Who from that day can forget Dick Simpson smoking like a stove pipe and typing lickety-split on that old manual typewriter with two fingers, or Lenski teaching about religion and Power and Privilege, or the stats bible from Blalock and his stats classes? Other luminaries abounded, of courses, Wilson, Landsberger, Hawley, and junior folks such as Cora Marrett, John Reed among others. Other prominent sociologist later joined the department, but I did not have the opportunity to meet them before I left in 1970. I was hell-bent on getting out of town “ahead of the sheriff” as Simpson used to say (actually I just wanted a job and took one as an ABD).
Back in the day (coming out of graduate school), I had an offer from Brigham Young University where I now teach and where I had done three years of my undergraduate education. But I turned it down and went to UW-Milwaukee, an urban campus. I wanted to continue doing research on race and ethnicity, and I knew I couldn’t do that in Utah at the time. In addition I didn’t think the current president of the university (Wilkinson) and I would get along very well. And did I mention my father-in-law? I subsequently taught at Central Michigan University in Mt. Pleasant, Michigan which was not mountainous, nor entirely pleasant. But I did have Bernie Meltzer as my chair and friend along with others.

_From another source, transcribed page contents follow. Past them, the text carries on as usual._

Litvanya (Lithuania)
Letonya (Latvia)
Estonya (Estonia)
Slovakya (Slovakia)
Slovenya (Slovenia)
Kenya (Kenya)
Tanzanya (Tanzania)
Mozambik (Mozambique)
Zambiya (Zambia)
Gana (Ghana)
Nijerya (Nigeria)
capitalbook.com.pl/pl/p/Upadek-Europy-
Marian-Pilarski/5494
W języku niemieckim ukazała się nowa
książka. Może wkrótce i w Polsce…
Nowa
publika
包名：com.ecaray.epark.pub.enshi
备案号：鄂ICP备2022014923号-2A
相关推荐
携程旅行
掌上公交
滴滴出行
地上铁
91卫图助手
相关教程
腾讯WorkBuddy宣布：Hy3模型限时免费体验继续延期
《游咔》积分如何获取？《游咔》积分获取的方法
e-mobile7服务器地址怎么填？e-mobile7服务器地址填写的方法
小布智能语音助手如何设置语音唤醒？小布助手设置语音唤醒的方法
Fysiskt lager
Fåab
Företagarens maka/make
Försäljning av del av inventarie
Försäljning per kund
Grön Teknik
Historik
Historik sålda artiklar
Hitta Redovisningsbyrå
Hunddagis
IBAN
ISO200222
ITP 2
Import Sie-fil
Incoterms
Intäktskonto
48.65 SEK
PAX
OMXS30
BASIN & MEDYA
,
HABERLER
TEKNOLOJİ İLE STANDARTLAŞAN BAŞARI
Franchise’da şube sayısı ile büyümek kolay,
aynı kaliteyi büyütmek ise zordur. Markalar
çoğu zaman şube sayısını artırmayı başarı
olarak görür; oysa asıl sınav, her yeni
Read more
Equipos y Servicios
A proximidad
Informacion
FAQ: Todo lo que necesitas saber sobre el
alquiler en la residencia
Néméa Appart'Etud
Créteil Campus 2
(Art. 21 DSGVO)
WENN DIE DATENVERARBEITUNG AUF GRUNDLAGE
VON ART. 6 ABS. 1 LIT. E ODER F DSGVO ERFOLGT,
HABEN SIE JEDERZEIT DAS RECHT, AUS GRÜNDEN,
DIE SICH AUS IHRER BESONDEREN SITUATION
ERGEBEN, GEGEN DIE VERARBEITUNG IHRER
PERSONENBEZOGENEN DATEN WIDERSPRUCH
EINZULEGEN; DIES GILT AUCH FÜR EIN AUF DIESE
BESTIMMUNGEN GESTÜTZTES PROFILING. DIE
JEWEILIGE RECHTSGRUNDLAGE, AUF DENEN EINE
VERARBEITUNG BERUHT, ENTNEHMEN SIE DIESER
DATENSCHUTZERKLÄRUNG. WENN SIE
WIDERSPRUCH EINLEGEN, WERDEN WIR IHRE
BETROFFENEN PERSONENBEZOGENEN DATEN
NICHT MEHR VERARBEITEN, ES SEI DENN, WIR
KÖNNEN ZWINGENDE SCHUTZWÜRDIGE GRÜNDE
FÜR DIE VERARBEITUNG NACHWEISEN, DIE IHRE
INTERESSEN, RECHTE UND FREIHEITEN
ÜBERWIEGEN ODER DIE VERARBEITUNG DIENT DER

I finally returned to BYU in the fall of 1981 and have taught sociology (primarily social problems, social psychology and race and ethnic courses) for the past 34 years, the last three as chair of the department. I expect to retire early next year after teaching more than 45 years at the three schools.
I knew that I would be a teacher first and a scholar second. For the first half of my career I taught a 3-3-2 load, the second half a 2-2-1. Nevertheless, I succeeded in publishing several edited and co-authored books on race and ethnicity and social psychology (Prentice-Hall and Pearson imprint of Allyn and Bacon), and a goodly number of articles and chapters on the same topics. I also dabbled in the sociology of religion, especially after coming to BYU (books on Modern Polygamy and Revisiting O’Dea’s The Mormons –Oxford and U. of Utah presses).
For a sociologist, Chapel Hill was academically and socially stimulating. Living there, in Milwaukee and in Michigan enriched me both as a sociologist and as a person. Chapel Hill gave me a good basis for a career teaching and doing sociology. I have never looked back and wished I had a different career.